Türkiye Muhasebe Standartlarına göre genel amaçlı mali tablolar, bilanço, gelir tablosu, öz kaynak değişim tablosu ve nakit akış tablosudur. Ancak Kanun, genel hükümlerde mali tablolar olarak sadece bilânço ile gelir tablosunu saymıştır. Buna göre, bilânço ile gelir tablosu, işletmenin yıl sonu finansal tablolarını oluşturur. Yönetim kurulu, geçmiş hesap dönemine ait, Türkiye Muhasebe Standartlarında öngörülmüş bulunan finansal tablolarını, eklerini ve yönetim kurulunun yıllık faaliyet raporunu, bilânço gününü izleyen hesap döneminin ilk üç ayı içinde hazırlar ve genel kurula sunar. Dolayısıyla tacirler, anılan bu mali tabloları düzenlemek zorundadırlar.

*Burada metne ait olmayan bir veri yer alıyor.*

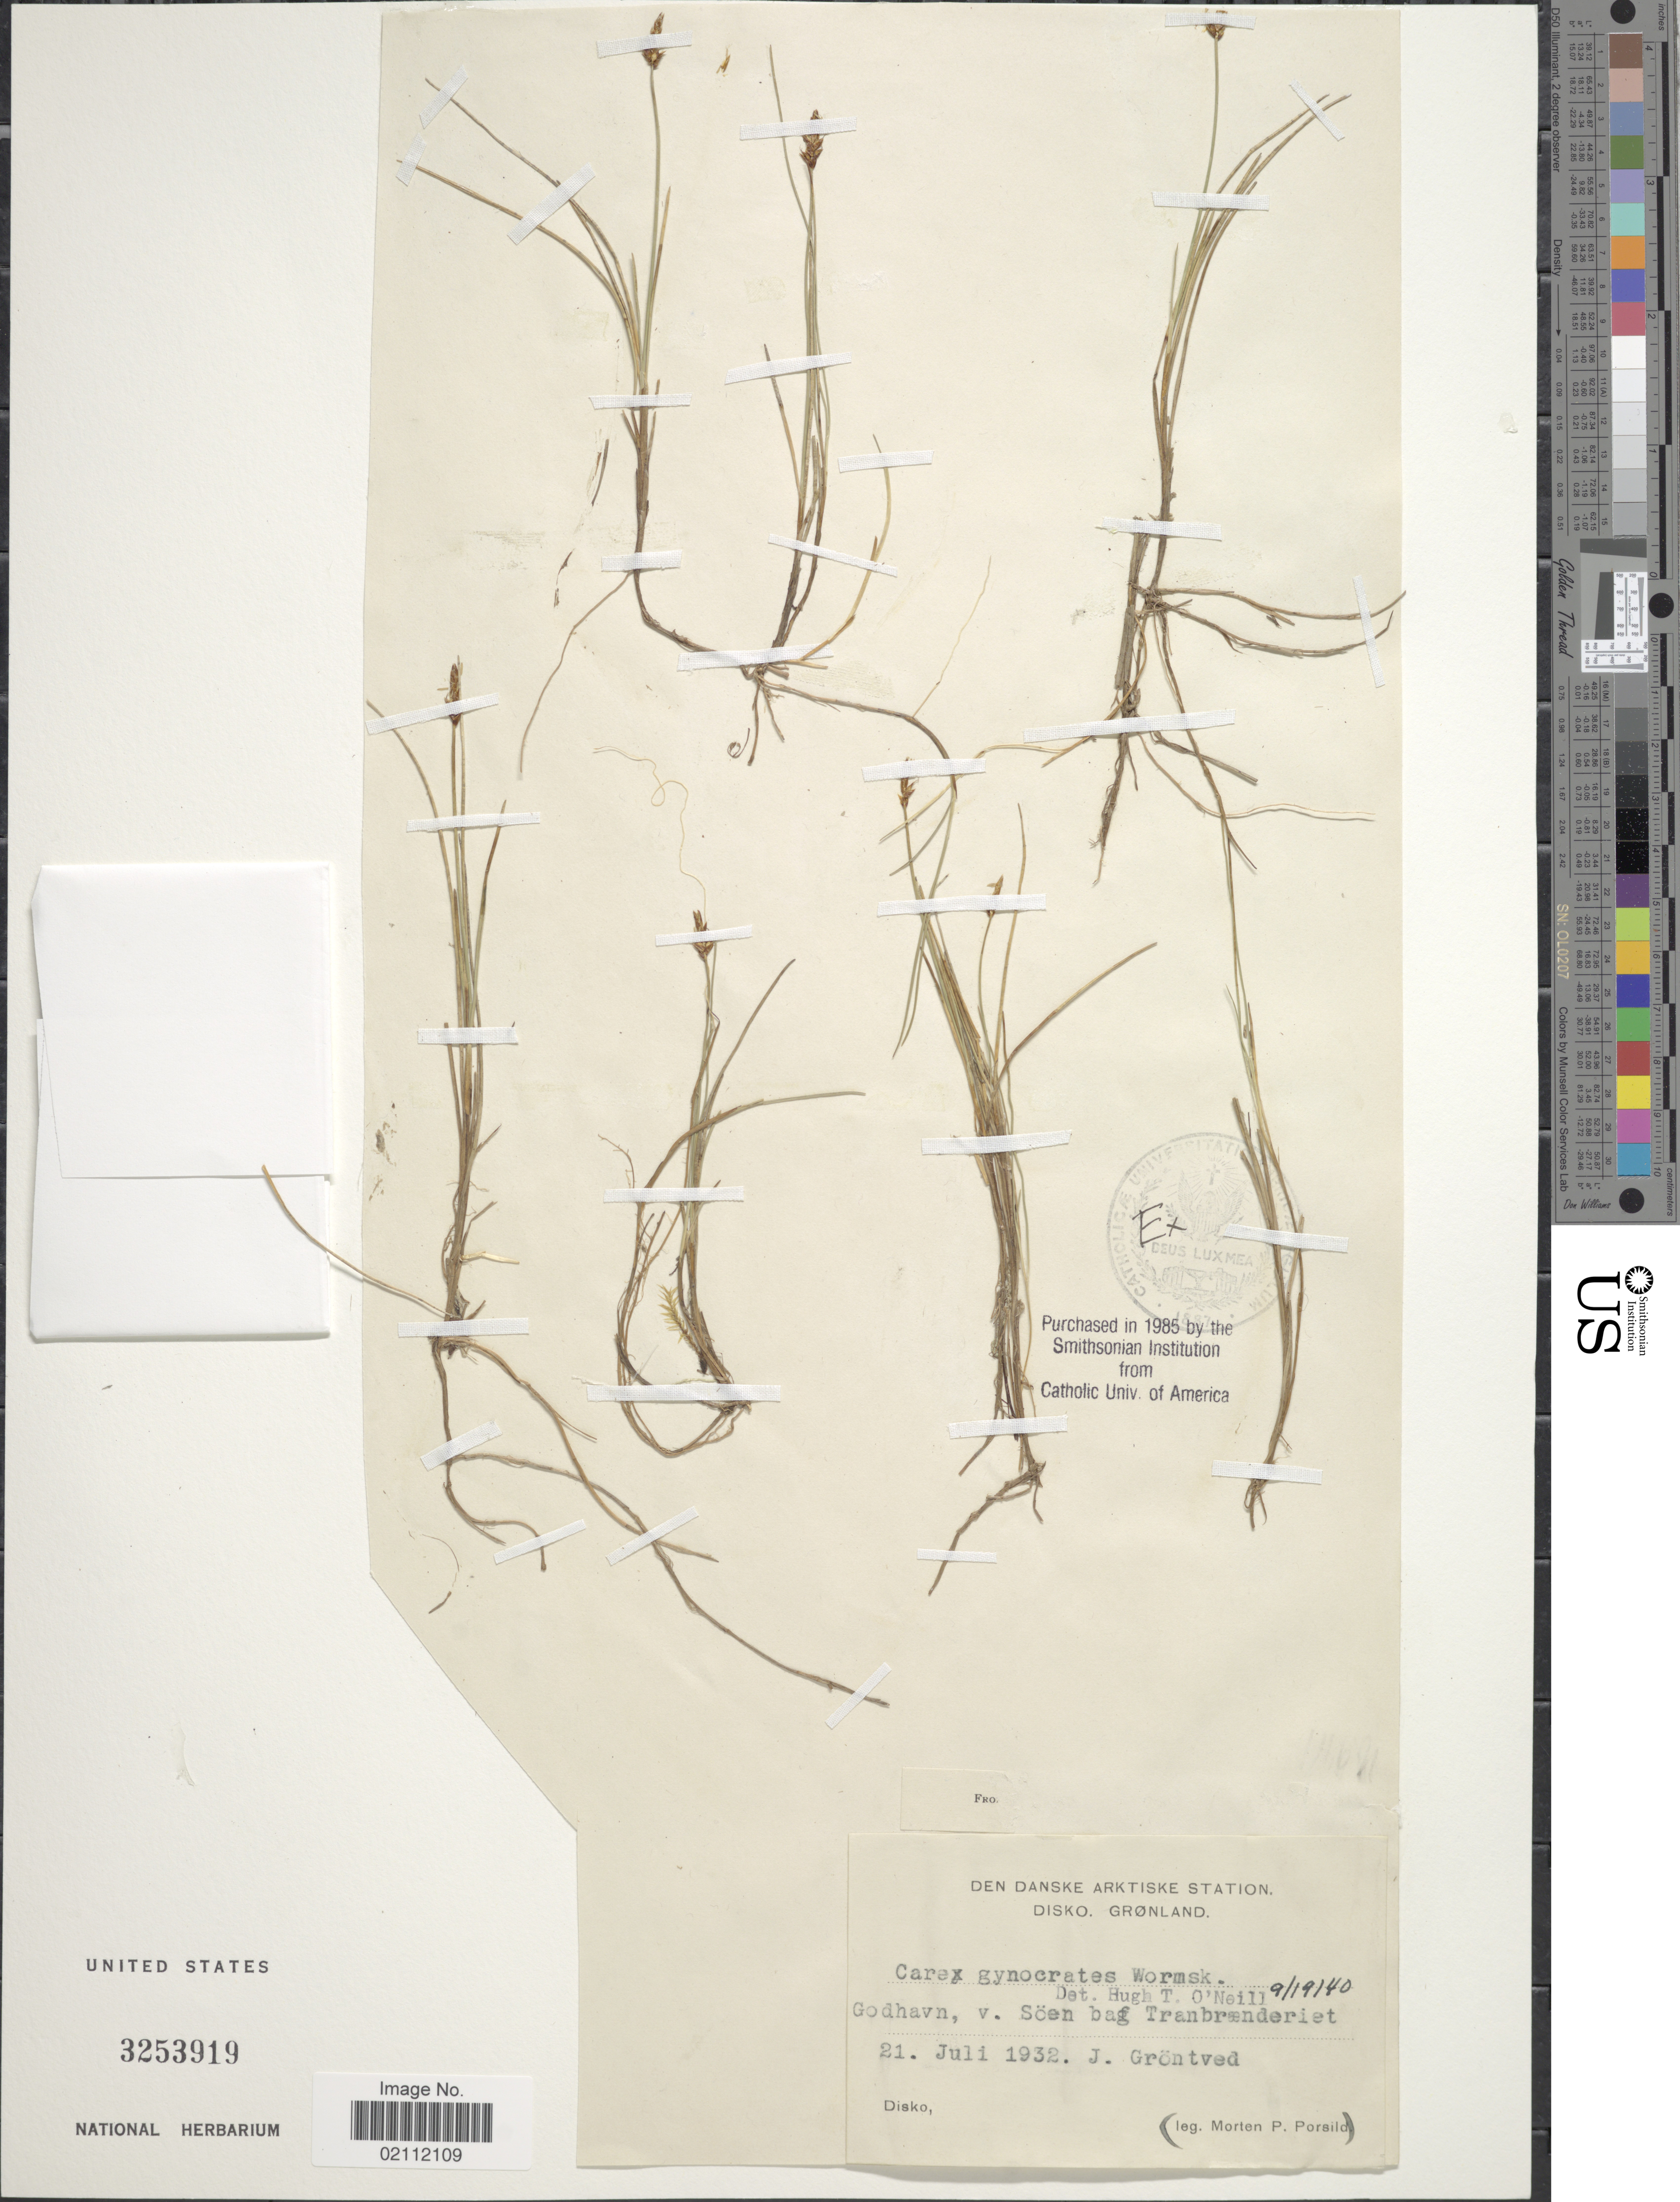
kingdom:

Bununla birlikte gerçek ve tüzel kişi tacirler, gerek ticarî defterlerini tutarken, gerek münferit ve konsolide finansal tablolarını düzenlerken, Türkiye Muhasebe Standartları Kurulu tarafından yayımlanan, Türkiye Muhasebe Standartlarına, Kavramsal Çerçevede yer alan muhasebe ilkelerine ve bunların ayrılmaz parçası olan yorumlara aynen uymak ve bunları uygulamak zorundadırlar. Dolayısıyla tacirlerin düzenlemek zorunda oldukları mali tablolar bilanço ve gelir tablosu ile sınırlı değildir; ayrıca öz kaynak değişim tablosu ve nakit akış tablosunu da düzenlemeleri gerekmektedir.
Kanun, düzenlenecek mali tablolar bakımından açıkladığımız “genel hükümler” dışında, şahıs şirketleri için sadece “bilanço”dan, sermaye şirketleri için de Türkiye Muhasebe Standartlarında öngörülmüş mali tablolardan bahseden hükümler içermektedir. Dolayısıyla düzenlenecek mali tablolar bakımından özellikle kolektif şirketlerin tasfiyesine ilişkin hükümler, düzenlenme sistematiği yönünden sorunlar içermektedir.
Şirketler topluluğu kapsamında konsolide mali tabloların düzenlenmesi de gereklidir. Konsolide finansal tabloları hazırlamakla yükümlü işletmeler ile, konsolidasyon kapsamına giren işletmelerin belirlenmesinde ve ilgili diğer konularda Türkiye Muhasebe Standartlarındaki konuya ilişkin düzenlemeler geçerlidir.